App-Lieferanten in Brasilien sind Coronavirus nahezu schutzlos ausgeliefert - viele tägliche Kontakte

Motoboy da Silva erlebt das am eigenen Leib. „Ich bin sicher, jeder Lieferant kennt einen anderen, der an Covid gestorben ist oder zumindest mit dem Virus ins Krankenhaus kam", erklärt er. Zwar trifft er sowie die meisten anderen Lieferanten Vorsichtsmaßnahmen, trägt Masken und desinfiziert sich regelmäßig die Hände, aber man wisse nie, ob die Kunden genauso vorsichtig sind: „Ich habe immer Angst, das Virus mit nach Hause zu bringen".

Seit dem vergangen Jahr demonstrieren Edgar Franciso da Silva und viele andere Lieferanten für bessere Arbeitsbedingungen:

Extreme Arbeitszeit und wenig Verdienst für App-Lieferanten in Brasilien

Es gibt keine offiziellen Zahlen darüber, wie viele App-Lieferanten es in Brasilien gibt. Allein bei der Plattform „iFood", dem brasilianischen Äquivalent zu Lieferando, sind aber nach Angaben des Unternehmens mehr als 160.000 Fahrerinnen und Fahrer registriert. Da Silva beobachtet, wie sich seit Beginn der Pandemie immer mehr Menschen für die Arbeit als Lieferanten auf digitalen Plattformen anmelden. „Wenn sie aufgrund der Pandemie ihren Job verloren haben, denken sie, dass sie so Geld verdienen können", sagt er.

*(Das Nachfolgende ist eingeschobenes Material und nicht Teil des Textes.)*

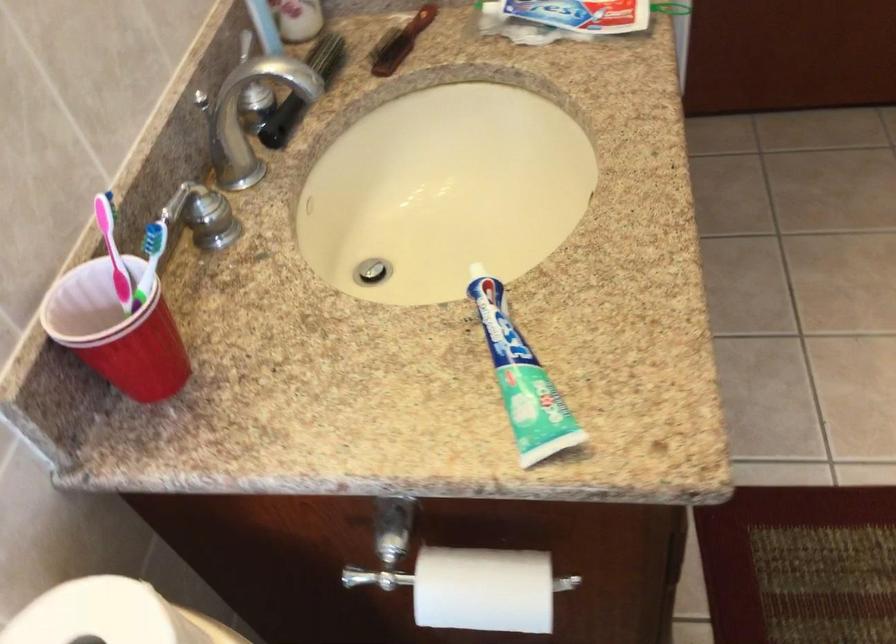
Where would you lift the brown handle brush? Please return your answer as a coordinate pair (x, y).

(400, 42)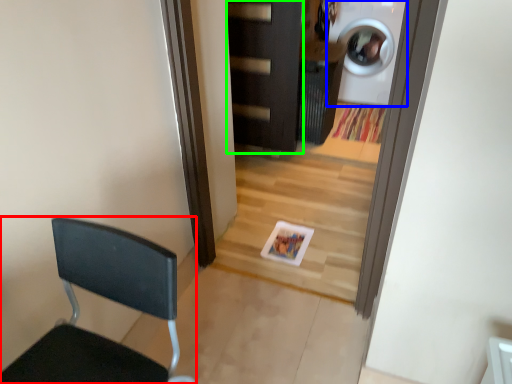
Question: Based on their relative distances, which object is nearer to chair (highlighted by a red box)? Choose from washing machine (highlighted by a blue box) and door (highlighted by a green box).

Choices:
 (A) washing machine
 (B) door

Answer: (B)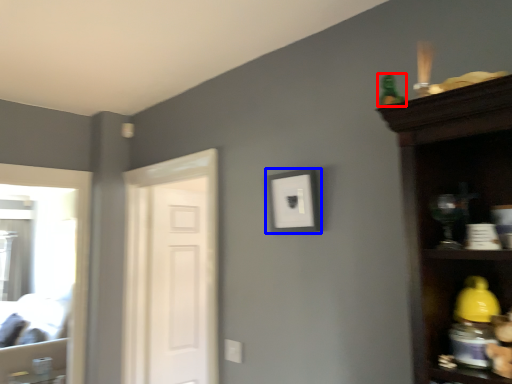
Question: Which of the following is the farthest to the observer, toy (highlighted by a red box) or picture frame (highlighted by a blue box)?

Choices:
 (A) toy
 (B) picture frame

Answer: (B)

Dabei lässt sich mit der Arbeit als „Motoboy" nur scheinbar schnelles Geld verdienen: Laut einer Studie des brasilianischen Zentrums für Gewerkschaftsforschung und Arbeitsökonomie arbeiten mehr als die Hälfte der Fahrerinnen und Fahrer seit Beginn der Pandemie jeden Tag und im Schnitt mehr als neun Stunden. Trotz dieser enormen Arbeitszeiten verdienen die meisten Fahrer am Ende des Monats kaum weniger als den brasilianischen Mindestlohn und mehr als die Hälfte gab an, dass ihre Einnahmen seit dem Beginn der Pandemie zurückgegangen seien.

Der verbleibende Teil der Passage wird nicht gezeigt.